How much should I contribute to my health savings account (HSA) each month? The short answer: As much as you're able to (within IRS contribution limits), if that's financially viable.

Who benefits most from HSA? ›

High-income people get the biggest benefit.

They are less likely to need a tax break to pay for insurance or health care, yet they receive the largest tax break for each dollar put into an HSA because they are in the highest tax bracket.

Can I transfer money from my HSA to my bank account? ›

Online Transfers – On HSA Bank's member website, you can reimburse yourself for out-of-pocket expenses by making a one-time or reoccurring online transfer from your HSA to your personal checking or savings account. Online Bill Pay – Use this feature to pay medical providers directly from your HSA.

Who are health savings accounts best for? ›

For individuals who are eligible for Medicare (generally age 65 or older), an HSA can be used to pay for premiums for Medicare with tax-free withdrawals as with other qualified medical expenses, although withdrawals to pay for Medicare supplemental policies are generally not tax-free.

How do I cash out my HSA account? ›

You can submit a withdrawal request form to receive funds (cash) from your HSA. If the cash is used to pay for ineligible purchases, it must be reported when you're filing your taxes. Once it's reported, it's subject to an income tax and treated as though it had never been in your tax-free HSA.

What happens to my HSA when I turn 65? ›

If you have money in your HSA when you turn 65, you can spend it on anything you want — but if you aren't spending it for a qualified medical expense, it will be taxed as income at your then current tax rate. You must stop contributing to your HSA when you enroll in any part of Medicare.

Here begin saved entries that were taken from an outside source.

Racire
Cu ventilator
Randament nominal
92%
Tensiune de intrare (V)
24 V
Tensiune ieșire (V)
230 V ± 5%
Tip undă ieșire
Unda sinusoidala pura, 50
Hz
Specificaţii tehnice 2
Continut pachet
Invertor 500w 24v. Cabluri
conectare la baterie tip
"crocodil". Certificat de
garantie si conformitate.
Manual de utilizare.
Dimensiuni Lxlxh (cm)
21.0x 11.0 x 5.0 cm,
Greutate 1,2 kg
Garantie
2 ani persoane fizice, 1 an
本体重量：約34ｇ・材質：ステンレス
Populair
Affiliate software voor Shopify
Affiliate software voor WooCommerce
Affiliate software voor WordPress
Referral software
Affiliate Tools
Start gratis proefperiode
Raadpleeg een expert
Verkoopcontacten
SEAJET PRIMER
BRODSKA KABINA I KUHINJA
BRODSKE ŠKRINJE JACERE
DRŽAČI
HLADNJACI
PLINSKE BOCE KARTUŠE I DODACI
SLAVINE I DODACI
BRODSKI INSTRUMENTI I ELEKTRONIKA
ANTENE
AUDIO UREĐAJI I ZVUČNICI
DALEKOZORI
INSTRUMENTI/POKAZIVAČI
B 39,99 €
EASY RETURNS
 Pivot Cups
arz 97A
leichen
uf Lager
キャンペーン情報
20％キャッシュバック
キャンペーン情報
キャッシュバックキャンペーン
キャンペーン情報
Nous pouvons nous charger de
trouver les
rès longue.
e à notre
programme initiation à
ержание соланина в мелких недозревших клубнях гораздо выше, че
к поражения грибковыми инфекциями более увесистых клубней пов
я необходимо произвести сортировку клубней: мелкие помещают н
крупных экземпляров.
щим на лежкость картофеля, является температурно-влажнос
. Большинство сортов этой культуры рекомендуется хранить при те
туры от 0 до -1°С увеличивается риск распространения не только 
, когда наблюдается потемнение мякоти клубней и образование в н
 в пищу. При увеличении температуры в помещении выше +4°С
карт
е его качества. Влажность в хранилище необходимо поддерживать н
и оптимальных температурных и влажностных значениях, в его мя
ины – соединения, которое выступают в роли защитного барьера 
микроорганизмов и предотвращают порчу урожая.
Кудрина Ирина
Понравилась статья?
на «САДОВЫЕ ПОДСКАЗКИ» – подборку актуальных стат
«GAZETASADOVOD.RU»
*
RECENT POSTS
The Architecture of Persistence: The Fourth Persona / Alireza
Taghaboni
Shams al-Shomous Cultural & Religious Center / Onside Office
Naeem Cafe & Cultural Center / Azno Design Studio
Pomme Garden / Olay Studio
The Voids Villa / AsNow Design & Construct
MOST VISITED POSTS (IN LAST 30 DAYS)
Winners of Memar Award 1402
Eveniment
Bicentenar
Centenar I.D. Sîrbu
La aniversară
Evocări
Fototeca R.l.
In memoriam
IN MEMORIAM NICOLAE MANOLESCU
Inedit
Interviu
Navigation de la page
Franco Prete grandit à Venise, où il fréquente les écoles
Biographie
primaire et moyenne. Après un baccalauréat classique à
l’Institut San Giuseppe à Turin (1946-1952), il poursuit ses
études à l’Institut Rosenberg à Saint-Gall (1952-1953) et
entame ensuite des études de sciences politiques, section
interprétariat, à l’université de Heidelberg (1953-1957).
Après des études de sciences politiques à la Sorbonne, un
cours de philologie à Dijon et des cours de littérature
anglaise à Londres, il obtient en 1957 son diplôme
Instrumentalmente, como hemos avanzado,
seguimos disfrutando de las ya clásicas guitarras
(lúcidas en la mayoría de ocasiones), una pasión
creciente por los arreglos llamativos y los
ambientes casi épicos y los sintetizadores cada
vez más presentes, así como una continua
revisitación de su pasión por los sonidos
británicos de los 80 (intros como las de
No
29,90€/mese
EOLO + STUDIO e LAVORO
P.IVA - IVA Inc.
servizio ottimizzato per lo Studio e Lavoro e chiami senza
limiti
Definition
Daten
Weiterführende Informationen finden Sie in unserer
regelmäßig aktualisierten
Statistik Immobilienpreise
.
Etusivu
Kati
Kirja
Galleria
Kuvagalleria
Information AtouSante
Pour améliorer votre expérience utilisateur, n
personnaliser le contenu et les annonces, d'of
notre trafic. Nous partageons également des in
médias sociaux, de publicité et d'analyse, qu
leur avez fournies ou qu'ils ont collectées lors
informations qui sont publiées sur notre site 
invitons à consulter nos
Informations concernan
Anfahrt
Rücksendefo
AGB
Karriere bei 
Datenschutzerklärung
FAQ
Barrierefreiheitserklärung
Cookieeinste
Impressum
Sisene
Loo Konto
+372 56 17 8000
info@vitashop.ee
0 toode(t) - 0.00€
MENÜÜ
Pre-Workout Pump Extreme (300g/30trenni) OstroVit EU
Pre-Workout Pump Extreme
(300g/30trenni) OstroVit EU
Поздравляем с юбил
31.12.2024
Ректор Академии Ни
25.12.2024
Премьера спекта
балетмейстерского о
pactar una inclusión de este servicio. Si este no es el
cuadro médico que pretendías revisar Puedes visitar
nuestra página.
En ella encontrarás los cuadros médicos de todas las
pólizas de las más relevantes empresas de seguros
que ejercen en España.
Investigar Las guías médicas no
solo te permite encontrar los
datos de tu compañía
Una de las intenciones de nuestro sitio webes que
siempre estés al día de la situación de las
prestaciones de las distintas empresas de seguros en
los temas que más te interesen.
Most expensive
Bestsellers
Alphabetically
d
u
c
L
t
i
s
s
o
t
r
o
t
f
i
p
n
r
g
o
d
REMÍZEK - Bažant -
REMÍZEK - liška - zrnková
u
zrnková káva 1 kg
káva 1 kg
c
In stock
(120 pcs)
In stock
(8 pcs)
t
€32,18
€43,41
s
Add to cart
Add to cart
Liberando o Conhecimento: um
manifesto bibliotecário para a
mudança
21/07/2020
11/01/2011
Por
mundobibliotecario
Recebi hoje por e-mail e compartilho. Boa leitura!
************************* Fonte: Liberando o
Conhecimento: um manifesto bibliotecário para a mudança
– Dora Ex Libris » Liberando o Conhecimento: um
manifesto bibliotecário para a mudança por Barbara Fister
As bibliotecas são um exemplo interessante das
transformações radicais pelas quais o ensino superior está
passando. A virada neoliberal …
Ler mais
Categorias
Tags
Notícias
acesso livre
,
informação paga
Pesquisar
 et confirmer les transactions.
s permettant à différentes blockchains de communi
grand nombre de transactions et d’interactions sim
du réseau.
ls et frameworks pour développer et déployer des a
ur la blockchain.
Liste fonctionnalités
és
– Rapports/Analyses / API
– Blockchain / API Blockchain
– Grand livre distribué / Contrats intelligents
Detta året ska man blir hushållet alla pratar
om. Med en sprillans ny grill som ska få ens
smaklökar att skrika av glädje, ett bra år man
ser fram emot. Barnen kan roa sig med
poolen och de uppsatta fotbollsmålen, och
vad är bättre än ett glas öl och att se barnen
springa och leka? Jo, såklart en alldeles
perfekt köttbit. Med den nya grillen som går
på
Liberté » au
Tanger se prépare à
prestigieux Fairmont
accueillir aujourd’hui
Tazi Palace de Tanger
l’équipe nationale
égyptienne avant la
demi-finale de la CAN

How do I maximize my HSA account? ›

A good strategy is to contribute enough to the HSA to cover the next year or more of out-of-pocket medical expenses. Contributing the maximum annual contribution and investing for the long term is the best way to get the most benefit from your HSA.

Is it better to put money in HSA or 401k? ›

Comparing HSAs and 401(k)s

The triple-tax-free aspect of an HSA makes it better for tax management than a 401(k). However, since HSA withdrawals can only be used for healthcare costs, the 401(k) is a more flexible retirement savings tool. The fact that an HSA has no RMD gives it more flexibility than a 401(k).

What are the disadvantages of an HSA? ›

- Risks of penalties and taxes for non-qualified expenses. - Works well with DPC for cost-effective healthcare planning. - Needs careful coordination with other health plans like DPC. - Cannot contribute to HSA if enrolled in Medicare, but funds can still be used.

What is a potential downside of HSA? ›

The main downside of an HSA is that you must have a high-deductible health insurance plan to get one.